Where an individual cannot categorically state that monies received either by way of loan, reward or any other method are not in any way, shape or form connected to their declared earnings, they should seriously consider the implementations of not cooperating with HMRC which include increased penalties and risk of prosecution.

Where an individual is comfortable that the scheme they have entered into technically works and they have not received undeclared or disguised income, they should still seek an independent review. Promoters may well believe that their scheme technically and legally works. However, the promoter may be out of funds (and business) to recompense the additional burden of tax and penalties suffered if the scheme is later judged to fail through the courts. For similar reasons, placing reliance on an insurance policy to protect from the additional taxes and penalties may not be a wise courses of action; the devil is in the detail and the small print on that policy is unlikely to be comfortable reading.

If an individual thinks they have received a letter by mistake or simply ignored it, they should contact us to discuss why they have received the letter and why HMRC might be mistaken. Similarly any accountants or business advisors who have clients who have entered into such schemes may wish to discuss individual cases. We recommend that anyone who wishes to enter into the CLSO should contact us in the first instance.

Once a settlement has been agreed with HMRC, a legally binding contract will be entered into. The contract won’t be binding on any third parties for any tax they might owe.

If an individual who used what is regarded as a contractor loan scheme decides not to take this opportunity or cannot come to an agreement with HMRC, they face legal action with the risk of additional penalties and interest.

Worries about the amount owed and affordability can also make individuals reluctant to come forward. However, repayment terms can be negotiated with HMRC as long as the settlement opportunity is taken before the deadline.

Conclusion

We are a team who are involved in representing individuals with HMRC enquiries where they have been involved in contractor loan schemes and similar arrangements.

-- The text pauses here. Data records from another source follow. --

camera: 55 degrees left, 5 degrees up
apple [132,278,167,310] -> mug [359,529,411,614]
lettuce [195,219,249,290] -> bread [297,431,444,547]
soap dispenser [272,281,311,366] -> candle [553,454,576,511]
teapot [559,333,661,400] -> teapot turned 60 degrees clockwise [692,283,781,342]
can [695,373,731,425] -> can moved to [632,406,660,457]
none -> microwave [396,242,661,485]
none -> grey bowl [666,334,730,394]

As a firm of Chartered Tax Advisors and Tax Technicians, we provide tax advice and we always go to great lengths to highlight the risks of undertaking certain transactions or entering into certain arrangements. We interpret our professional guidelines and professional indemnity insurance as demanding this!

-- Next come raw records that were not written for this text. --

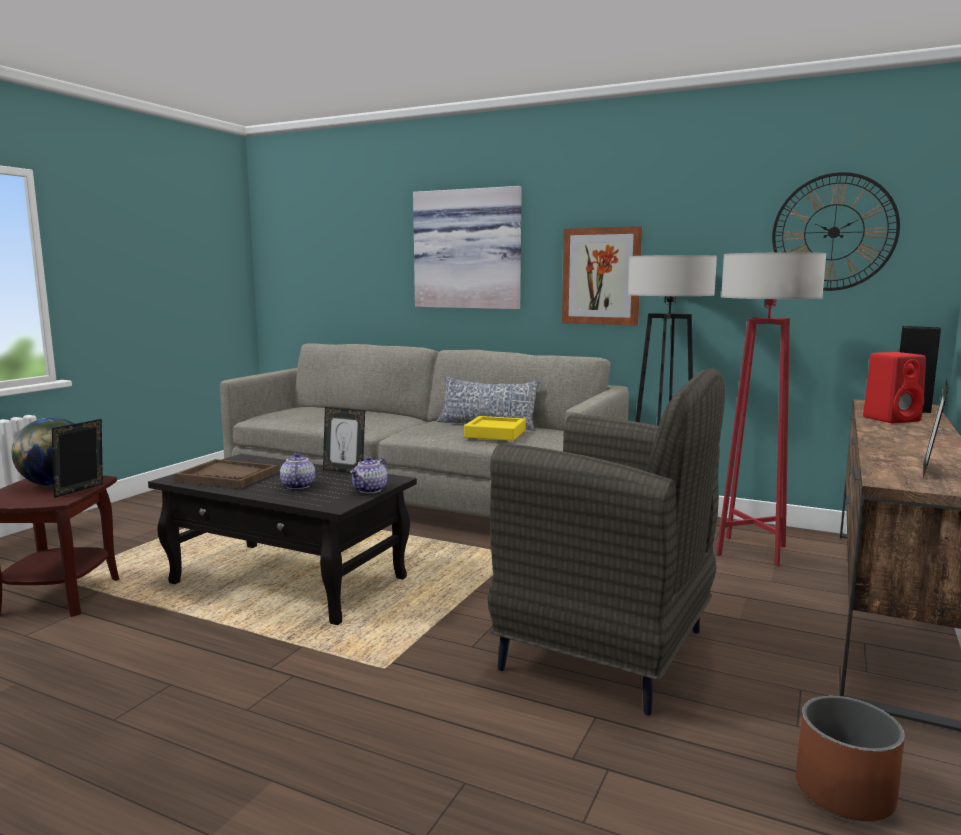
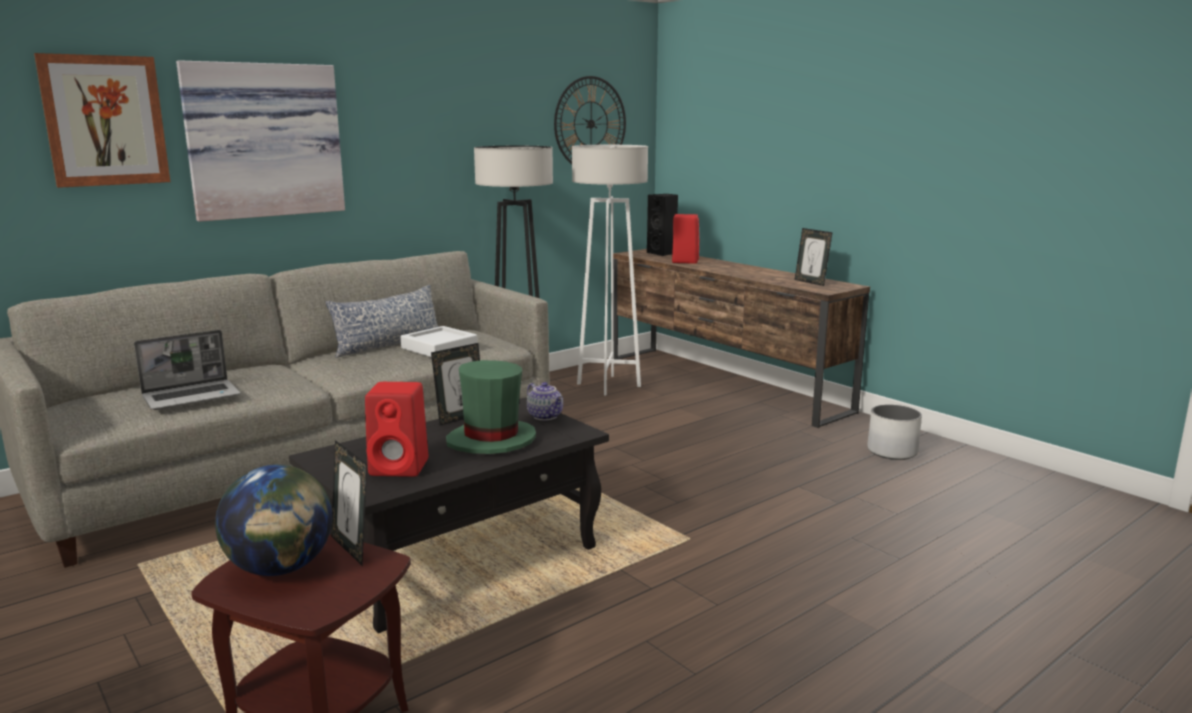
camera: 65 degrees left, 5 degrees up
brown tray [174,459,278,489] -> red speaker [365,382,428,477]
teapot [280,453,315,489] -> green hat [446,360,536,454]
yellow tray [464,416,526,441] -> white tray [401,326,478,357]
grey armchair [487,367,725,715] -> none
picture [562,227,642,325] -> picture moved to [34,53,170,188]
red floor lamp [716,252,826,566] -> white floor lamp [572,145,648,396]
brown planter [796,696,905,822] -> white planter [867,405,922,460]
none -> laptop [134,330,241,410]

It constantly surprises us the number of people who enter into arrangements accepting them to be robust. We would question the promoters’ integrity and how far the media and HMRC go to increase public awareness of what is and what is not acceptable tax planning.

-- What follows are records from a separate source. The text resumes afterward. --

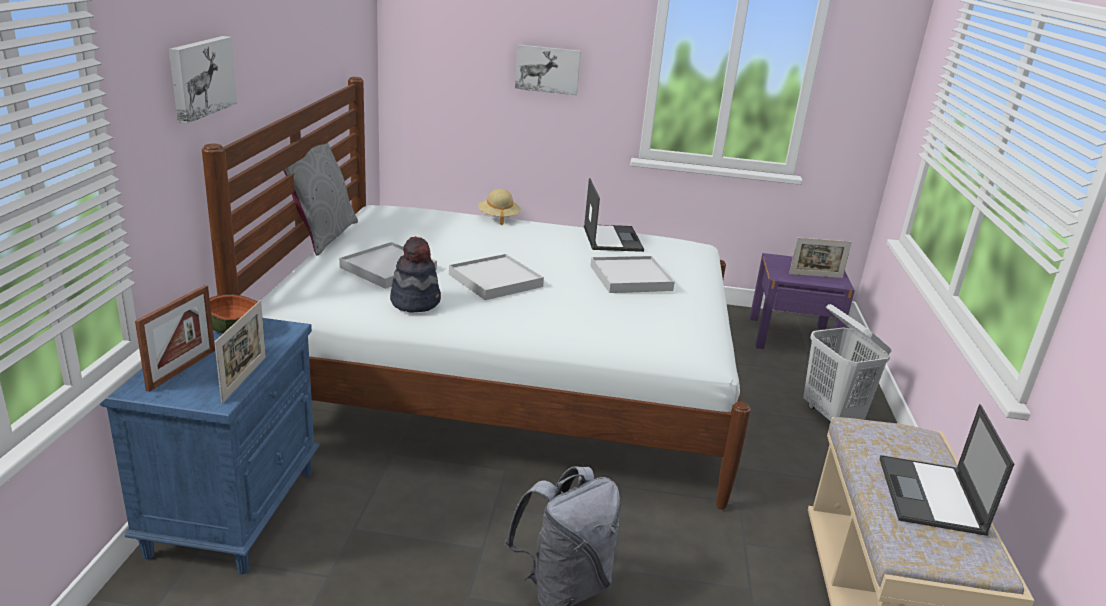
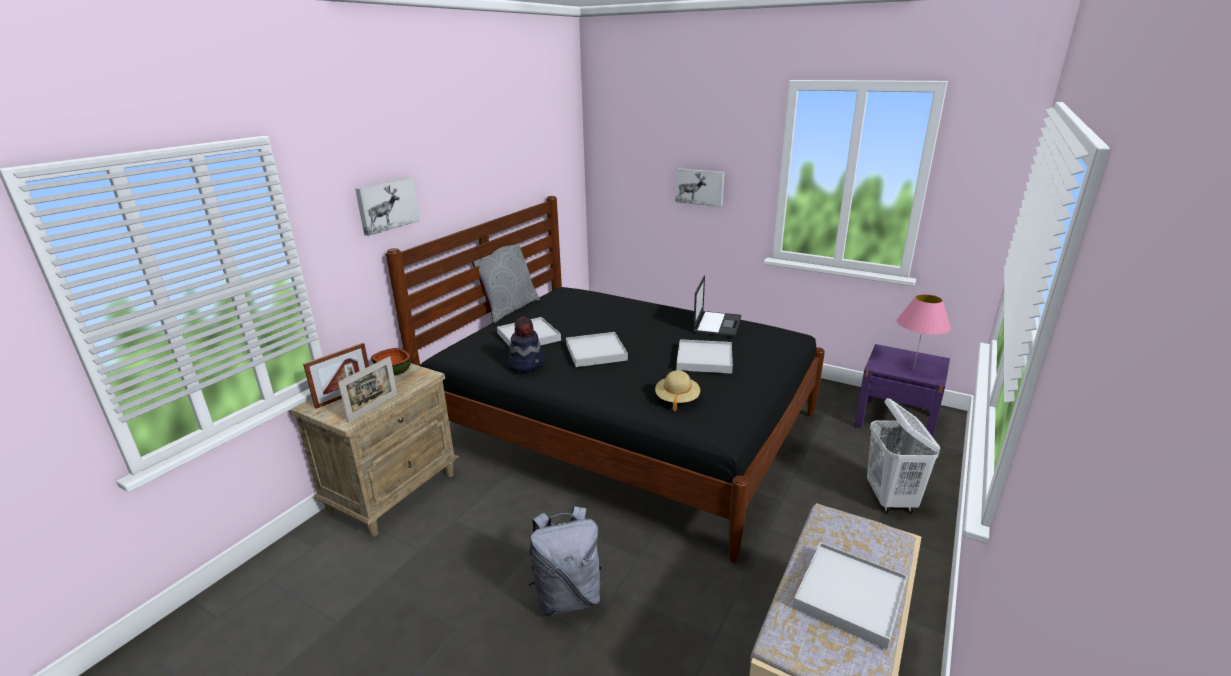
camera: 25 degrees right, 0 degrees up
blue nightstand [100,318,320,574] -> beige nightstand [289,364,459,537]
white bed [202,77,751,509] -> black bed [386,196,825,563]
beige hat [478,189,521,225] -> beige hat moved to [655,370,700,412]
picture frame [789,237,852,278] -> pink table lamp [897,294,951,370]
laptop [880,404,1014,536] -> white tray [793,542,907,650]

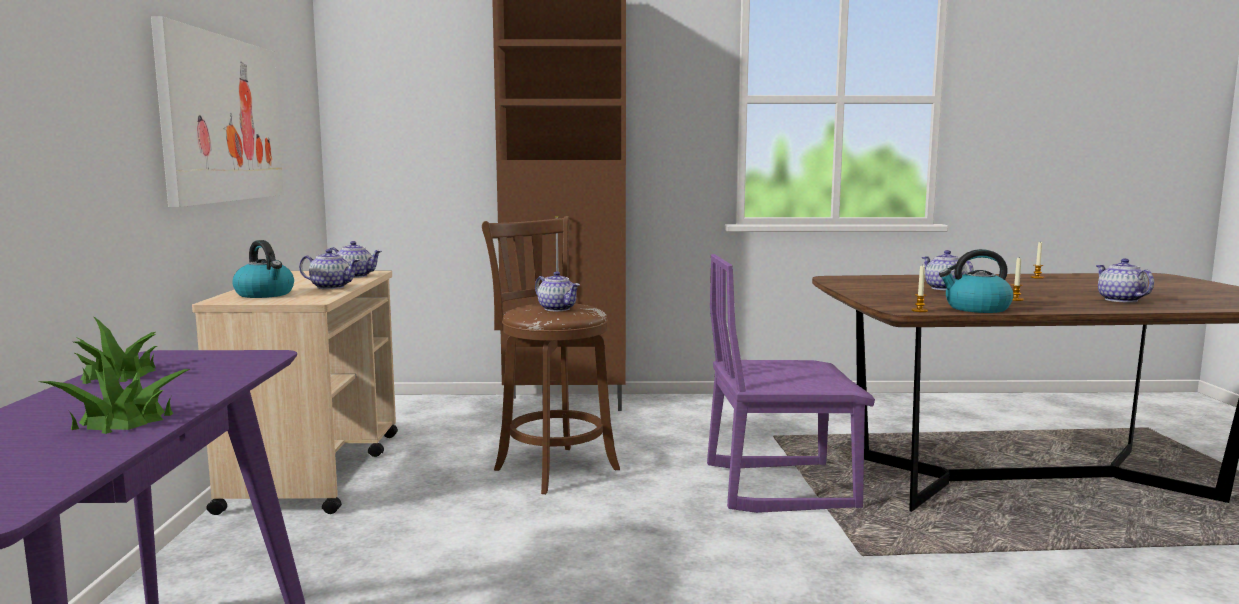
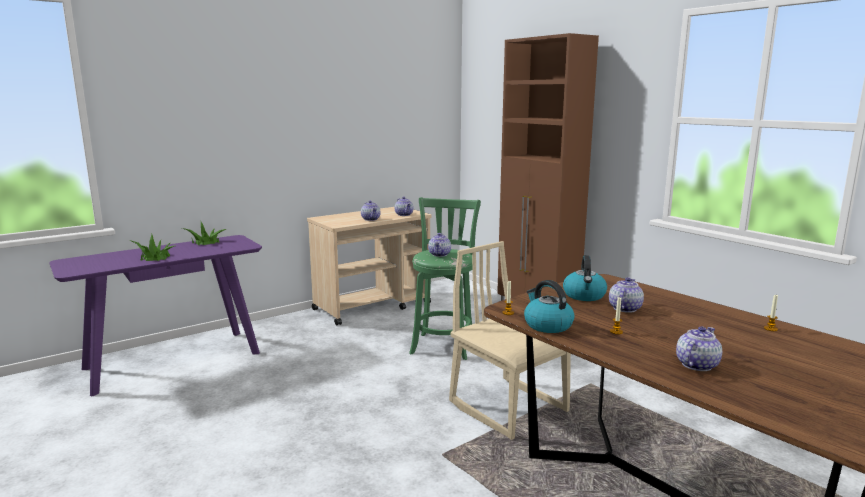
camera: 55 degrees right, 5 degrees up
picture [151,16,284,207] -> none
kettle [232,240,294,298] -> kettle moved to [563,256,607,301]
brown stool [482,216,620,494] -> green stool [409,197,481,360]
purple chair [707,254,875,513] -> beige chair [449,241,571,440]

In almost every case where a contractor loan scheme or similar scheme has been entered into, the contractor has not had the benefit of an “eyes wide open” approach. They are almost certainly sold into a scheme that is “HMRC compliant” (to the point of indicating it is HMRC approved) and not made fully aware of the risks or even how the scheme they have joined works.

We welcome HMRC’s approach to tackle serial promoters of schemes that consistently fail. There will always be those who will seek to mitigate taxes through what are intended to be perfectly legitimate methods. Where a scheme or arrangement has a degree of uncertainty, we would simply suggest the tax payer retains enough money to pay the duties; like accidentally taking a suitcase full of perfume for personal use through the “nothing to declare” customs aisle on the way back from holiday. At best, you are going pay the duty or watch the goods get binned! However, at worst, you still do face prosecution.

The CLSO is a great opportunity for people to put right any tax irregularities with minimum cost and disruption to their lives.